When I bought out my brother, a valuation had to be done to work out the stamp duty implications. I'm afraid that I was told by my solicitor that the SD is worked out on half the value as opposed to the purchase price:(. So you'd owe 5% of 270k - €13,500
 
It will be 5% on the €270,000 property value you are buying from him. If the new mortgage is over €254,000 there will be SD on the mortgage deed of 0.1%

Sarah

www.rea.ie
 
The stamp duty, if payable, will be payable on half the market value of the house less half the mortgage. So take the value of the house, divide in two and take off half the outstanding mortgage and that is the value you are acquiring and on which you may or may not have to pay stamp duty on. If the 80K is an arbitrary figure, its not relevant. I've done a few of these recently and even Revenue are confused.

Plus if you were both first time buyers at the time and have not acquired any other property in the meantime, you may still be considered a f.t.b.

mf
 
MF1, surely the value he is acquiring is the 270K regardless of the morgage. If you buy another property(after selling first) you get no relief from stamp duty if you have a mortgage on the first property. Surely this is the same thing? My brother had to pay off his half of the mortgage, I had to pay off mine and then buy the whole property again. The SD would've been simply worked out on half the value of the property as that is what I was buying. Correct me if I'm wrong but this is what happened to me.
 
If you are using the same mortgage company, the calculation is based on the greater of 1/2 the equity or 1/2 the mortgage plus the consideration.
 
Yes it is very confusing and I think what happened is that Revenue worked originally on the premise that the soon to be complete owner was taking on the ex's current mortgage and that the mortgagee was joining in the Deed so it was quite clear that stamp duty should be on the cleared value less mortgage. BUT because so many people were doing this, and were taking on new mortgages where the mortgagee was not joining in the Deed but rather the s.t.b.c.owner was greatly increasing their mortgage with a new mortgagee to buy out the old owner and discharge them from their obligations, the old mechanism was not making any sense at all.

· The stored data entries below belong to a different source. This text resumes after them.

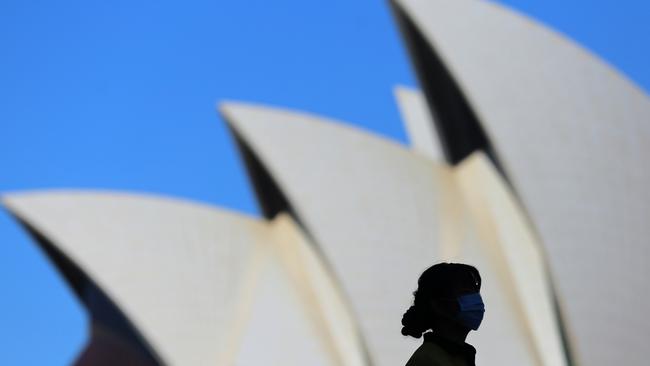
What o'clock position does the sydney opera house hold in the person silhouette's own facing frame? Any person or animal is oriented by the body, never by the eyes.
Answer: The sydney opera house is roughly at 9 o'clock from the person silhouette.

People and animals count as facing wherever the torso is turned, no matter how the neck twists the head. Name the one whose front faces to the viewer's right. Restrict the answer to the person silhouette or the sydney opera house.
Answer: the person silhouette

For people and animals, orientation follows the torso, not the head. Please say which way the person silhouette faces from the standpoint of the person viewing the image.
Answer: facing to the right of the viewer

I may not be explaining it very well but yes Revenue will take the amount of the mortgage being assumed to reduce the sum on which stamp duty is to be calculated.

mf
 
I'm not sure about your method MFI as the deed has to recite the total consideration paid to include 1/2 the mortgage if applicable. If there is an element of gift this has to be recited. Any of these that I have done the revenue has looked for a statement of the amount outstanding on the mortgage as of the date of the deed as well as a valuation. In any event if both parties were first time buyers when they bought the house new then the poster can claim first time buyer relief again when buying out partner - see the revenue leaflet on first time buyers - sorry I don't know how to do links.